It is at this point that Herod enters the Biblical narrative with the story of the Three Wise Men.

You know the story.  Matthew chapter 2 tells of how Magi from the East, sages who studied the stars, show up at Herod’s palace in Jerusalem asking where is he who was born King of the Jews.  Imagine how that must have sounded to a dying, paranoid old man who had spent the better part of the past few decades fighting off claimants to his throne.  Perhaps Herod thought this was another plot against him.  He certainly would have suspected that even if the Magi were genuine, that someone would seize on this baby they were looking for as an excuse to overthrow him; if not one of his ambitious sons, then maybe some rabble-rousing Pharisee or politicking Sadducee.

But Herod plays it cool.  He co-operates with the Magi and pretends to be interested in paying homage himself to this Newborn King.  He sends them to Bethlehem, where the Chief Priests assure him that the Messiah is supposed to be born, and waits for their report.

He has to wait a long time.  The Wise Men aren’t stupid.  Ominous dreams warn them that Herod is not to be trusted; and perhaps they got a creepy vibe off him from the very beginning.  Once they’ve found their baby, they return home by another route, bypassing Jerusalem and Herod.

What is Herod to do now?  Somewhere out there is a potential threat to him wrapped in swaddling clothes.  Well, he didn’t get to be Herod the Great by letting a bunch of babies walk all over him.  He orders the death of every male child in Bethlehem, two years of age or younger.  

Or did he?  The Gospel of Matthew is our only source for this story.  The Jewish historian Josephus, who writes about many of Herod’s other crimes, never mentions it.  On the other hand, given some of Herod’s other bloody acts, Matthew’s account isn’t really out of character for him; it’s the kind of thing Herod would have done under the circumstances.

Although Medieval interpreters liked to magnify the Massacre of the Innocents into a near-genocidal action, Bethlehem was not a terribly large town; and even if we add the surrounding countryside, the infants killed by the edict would have numbered maybe about a half dozen or so, maybe twenty tops.  Perhaps the death of a few babies in a small backwater town escaped Joesphus’ notice; or perhaps he felt it an insignificant crime compared with some of Herod’s flashier executions and assassinations.

Herod didn’t live to learn if his messiah-exterminating campaign was successful.  He died a couple years later in the year 4 BC.

Before his death, he ordered that prominent people from every city and every tribe of Judea be rounded up and held in the hippodrome he had built in Jericho.  At the moment of his death, the prisoners were to all be executed.  That way, Herod reasoned, his death would be an occasion for grief and mourning.  He didn’t want anybody dancing at his funeral.

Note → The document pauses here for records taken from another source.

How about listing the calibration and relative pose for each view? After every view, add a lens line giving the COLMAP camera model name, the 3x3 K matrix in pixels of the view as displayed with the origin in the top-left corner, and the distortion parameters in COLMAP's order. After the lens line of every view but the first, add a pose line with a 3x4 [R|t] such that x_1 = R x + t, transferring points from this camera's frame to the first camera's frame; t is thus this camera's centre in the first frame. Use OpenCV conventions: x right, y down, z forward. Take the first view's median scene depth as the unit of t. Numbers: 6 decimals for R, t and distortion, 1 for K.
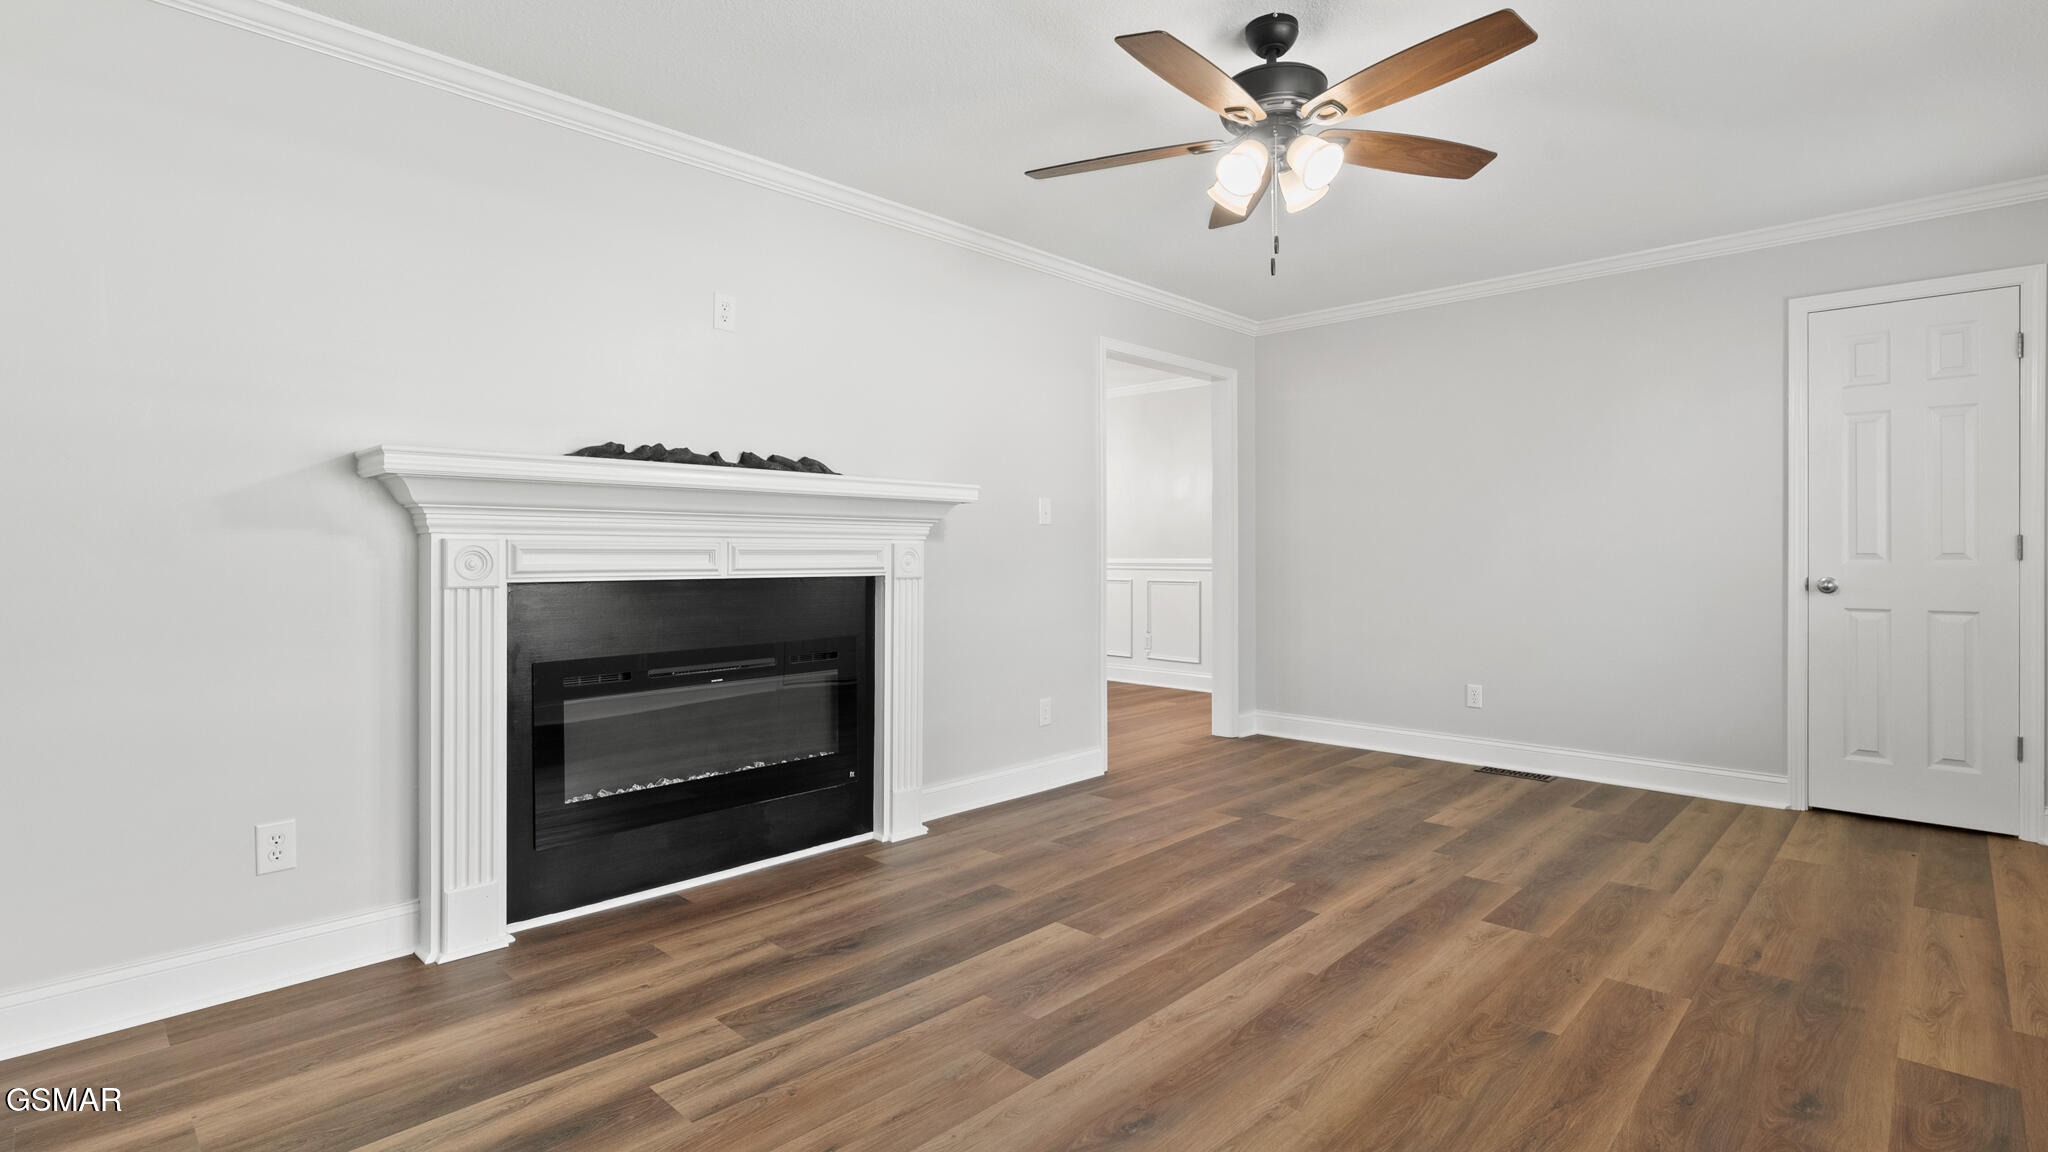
lens RADIAL K [[965.6, 0, 1020.7], [0, 965.6, 541.8], [0, 0, 1]] dist [-0.016117, 0.000512]
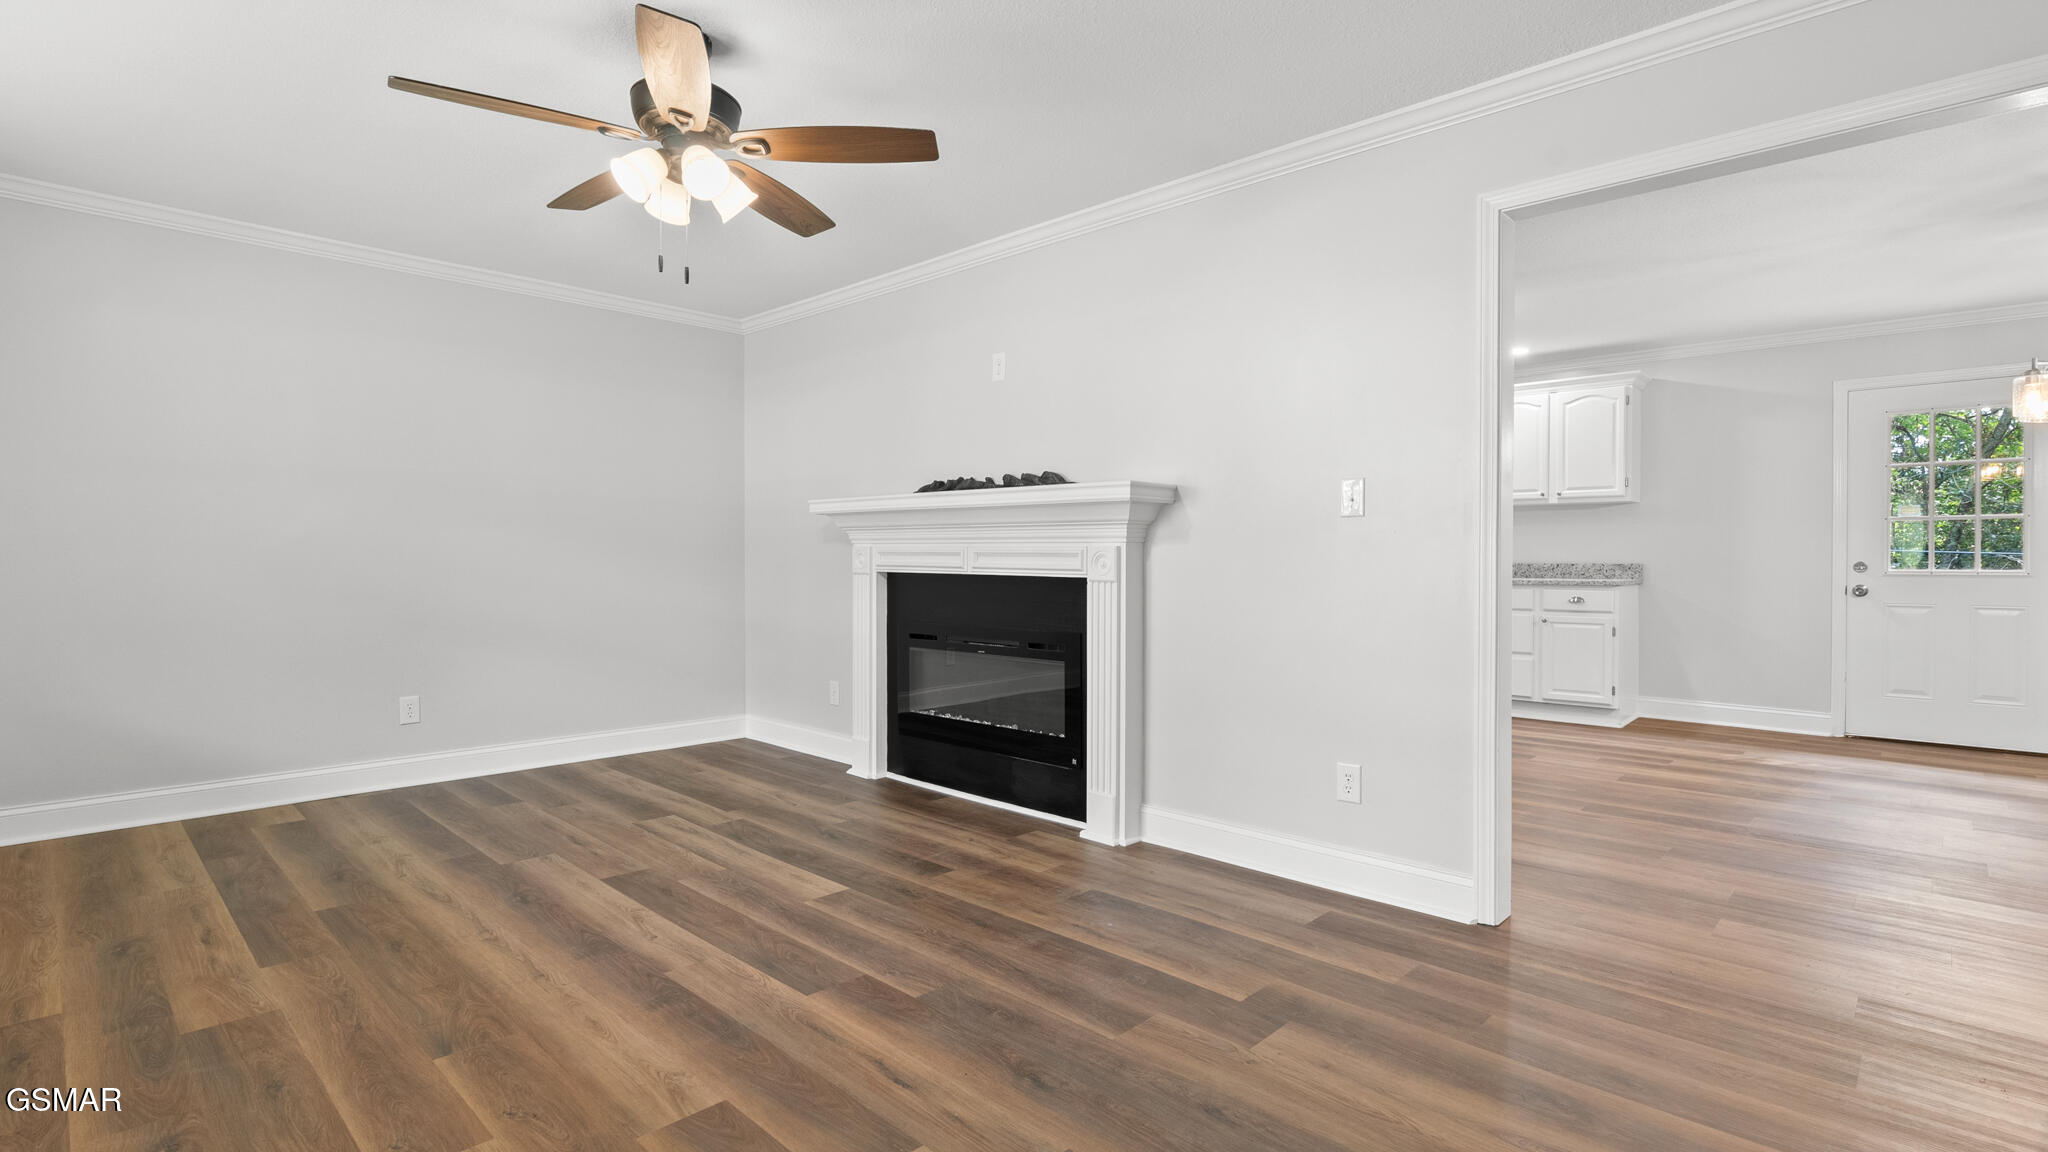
lens RADIAL K [[967.5, 0, 1020.5], [0, 967.5, 559.1], [0, 0, 1]] dist [-0.009572, 0.000057]
pose [[-0.001980, 0.006430, -0.999977, 1.213400], [0.008024, 0.999947, 0.006414, 0.011171], [0.999966, -0.008011, -0.002031, 1.272080]]
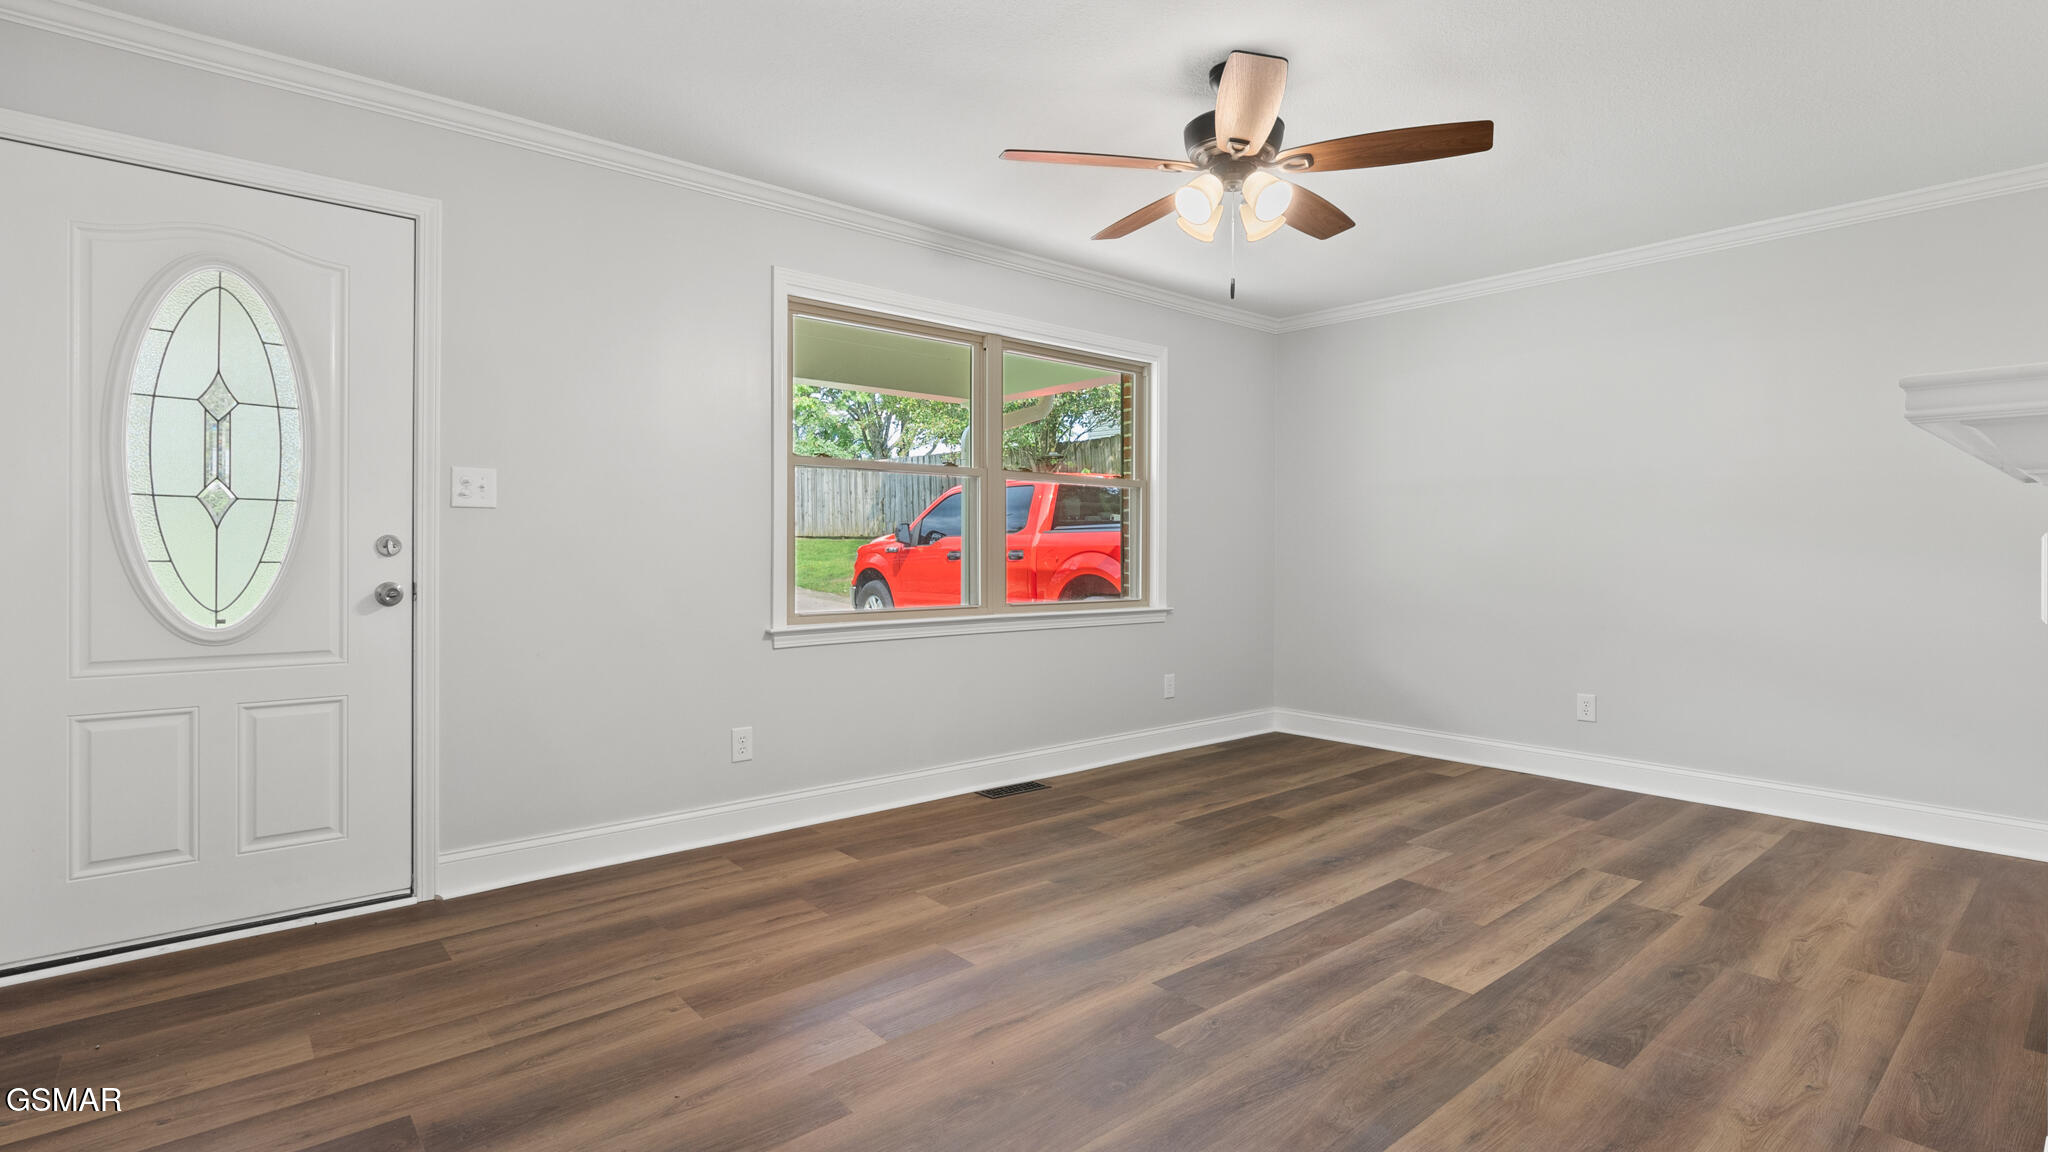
lens RADIAL K [[967.5, 0, 1020.5], [0, 967.5, 559.1], [0, 0, 1]] dist [-0.009572, 0.000057]
pose [[-0.995476, -0.002334, 0.094987, 0.370867], [-0.002422, 0.999997, -0.000818, 0.018524], [-0.094985, -0.001044, -0.995478, 1.984180]]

At the last moment, however, his sister Salome rescinded his order; perhaps the only decent thing she did in her life.

He was interred in the Herodium; and although archaeologists have found what they believe to be his crypt in the ruins, his body was not in it.  It is suspected that during the Jewish Revolt, when many rebels took refuge in the Herodium, as they did at Masada, some of them vented their anti-Roman feelings by despoiling Herod’s tomb.

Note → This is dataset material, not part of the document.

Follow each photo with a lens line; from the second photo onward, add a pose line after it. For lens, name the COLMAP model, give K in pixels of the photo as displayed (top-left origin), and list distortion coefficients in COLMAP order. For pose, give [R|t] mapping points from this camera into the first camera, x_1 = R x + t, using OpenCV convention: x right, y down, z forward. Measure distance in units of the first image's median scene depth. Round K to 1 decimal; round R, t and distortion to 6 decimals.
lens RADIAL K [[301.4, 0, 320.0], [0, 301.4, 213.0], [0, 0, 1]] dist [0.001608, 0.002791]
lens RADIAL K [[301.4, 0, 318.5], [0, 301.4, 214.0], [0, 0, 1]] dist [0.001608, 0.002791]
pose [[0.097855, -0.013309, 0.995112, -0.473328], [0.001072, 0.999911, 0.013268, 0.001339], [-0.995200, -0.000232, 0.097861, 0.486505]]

Herod left four surviving sons, each of which had been named by him as a successor at one time or other.  Rather than making any single one of them king, the Romans divided Judea up among them.

Even though Herod was never a popular king with his Jewish subjects, there was a sizable faction which recalled his reign as a period of stability and of relative autonomy.  He was called Herod the Great with good reason, and the Herodians of Jesus’ time argued that Israel’s best hope for a political future was one united under a king from the house of Herod.